**Written exercise 1**
Arrange the entries about paired views below as a JSON list of strings, one string per line, leaving out blank lines and the pictures.

May 23, 2024

How we Built a Generic Kafka Materializer Using Delta Live Tables

Blog-Hero-Graphic
Author: Rayan Alatab - Senior Data Engineer
At EarnIn we leverage data to revolutionize the provision of earned wage access services and to build the best financial intelligence platform possible. With those end goals in mind, EarnIn’s Data Engineering team has been supporting the company wide initiative to design event driven services following industry standards. In particular, the team also adheres to the Cloud Events specification.
With the increased move to events being produced by services, comes the need to democratize the events in our data lake for data processing, analytics, and machine learning. We wanted to build a self-serve solution for stream materialization that EarnIn engineers could easily work with.
EarnIn’s existing infrastructure uses DataBricks. So the decision to adopt DLT (Delta Live Tables) was a natural one. However, the DLT product does not provide a built-in integration with a schema registry. This was a perfect opportunity to build a robust materialization capability that seamlessly integrates with DLT and a schema registry.

High-Level Design

High-Level Design
The overall materializer flow is the following:
  1. Fetch the latest schema from the Confluent schema registry
  2. Consume the events from Kafka
  3. Deserialize to a Spark Dataframe
  4. Save the newly consumed data in the lake and register it in Unity Catalog
  5. One of our requirements was to support both JSON and Protobuf formatted events.
Deserializing the Kafka payload to a Spark Schema was straightforward with Protobuf but proved to be challenging with JSON. While many solutions for JSON schemas require users to hardcode a Spark schema for deserialization, we aimed for a completely generic approach that would be transparent to engineers, relying solely on the schema stored in the registry.

The flow of a JSON schema topic

Fetching the schemas from the schema registry uses the Confluent Python SDK

from confluent_kafka.schema_registry import SchemaRegistryClient, RegisteredSchema
schema_registry_conf = {
'url': "<schema_registry_url>",
'basic.auth.user.info': "<schema_registry_api_key>:<schema_registry_api_secret>"
}

schema_registry_client = SchemaRegistryClient(schema_registry_conf)

Dataset records:
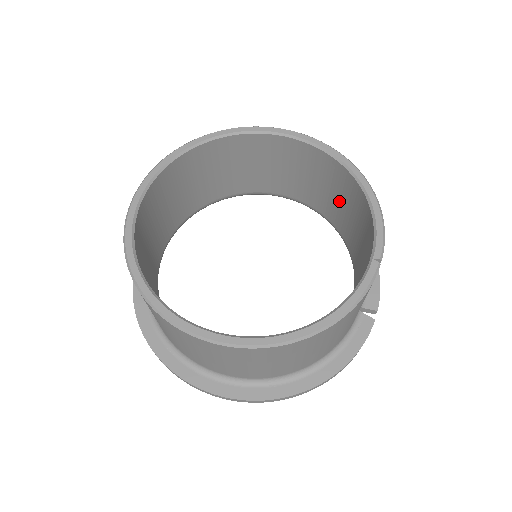
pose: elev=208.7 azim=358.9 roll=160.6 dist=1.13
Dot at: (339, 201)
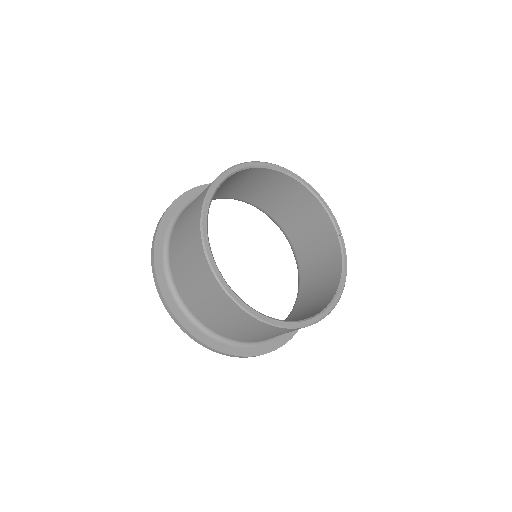
Dot at: (278, 197)
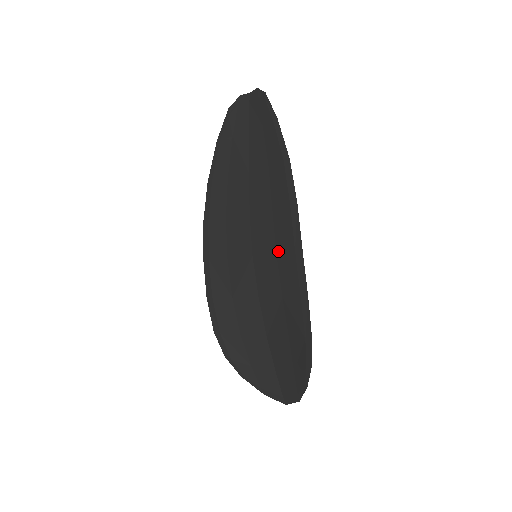
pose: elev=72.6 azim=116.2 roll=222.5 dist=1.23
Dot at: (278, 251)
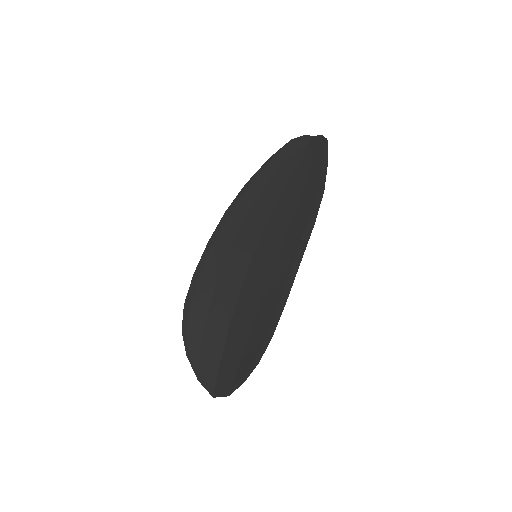
Dot at: (279, 256)
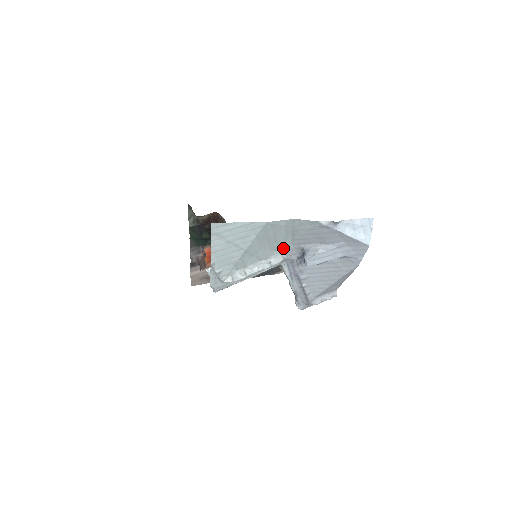
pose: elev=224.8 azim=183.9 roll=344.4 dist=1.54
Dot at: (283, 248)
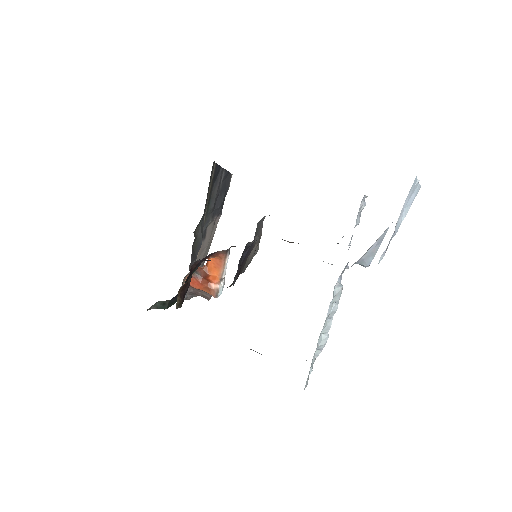
Dot at: occluded
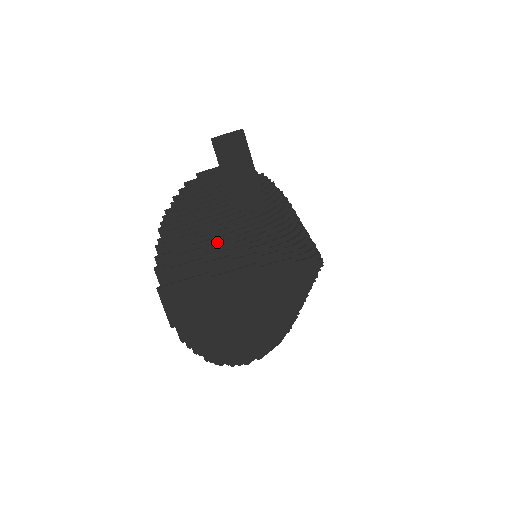
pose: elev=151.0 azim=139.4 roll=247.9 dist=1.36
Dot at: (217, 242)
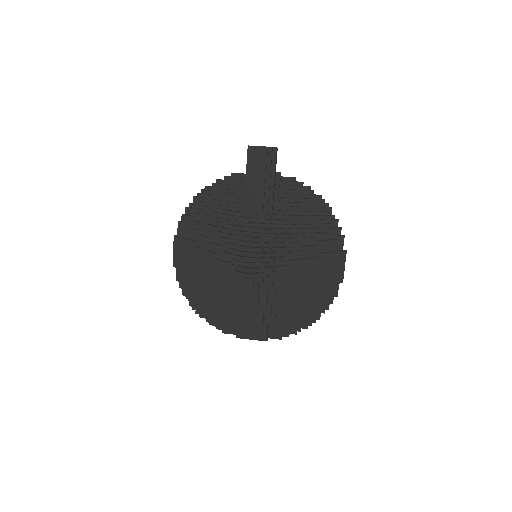
Dot at: (210, 224)
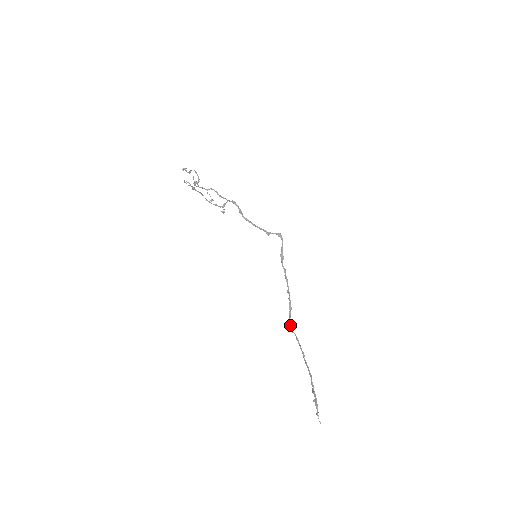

**Written exercise 2**
Summarize the Kafka materializer post in two sentences.

**Expected answer 1**
[
  "pose: elev=208.7 azim=358.9 roll=160.6 dist=1.13",
  "Dot at: (339, 201)",
  "Dot at: (278, 197)",
  "pose: elev=72.6 azim=116.2 roll=222.5 dist=1.23",
  "Dot at: (278, 251)",
  "Dot at: (279, 256)",
  "pose: elev=224.8 azim=183.9 roll=344.4 dist=1.54",
  "Dot at: (283, 248)",
  "Dot at: occluded",
  "pose: elev=151.0 azim=139.4 roll=247.9 dist=1.36",
  "Dot at: (217, 242)",
  "Dot at: (210, 224)"
]

**Expected answer 2**
To make service-produced events available in the data lake, EarnIn's Data Engineering team built a self-serve stream materializer on Delta Live Tables, which has no built-in schema registry integration. The materializer fetches the latest schema from the Confluent schema registry, consumes events from Kafka, deserializes them to a Spark Dataframe, and saves the data in the lake with registration in Unity Catalog, supporting both JSON and Protobuf events.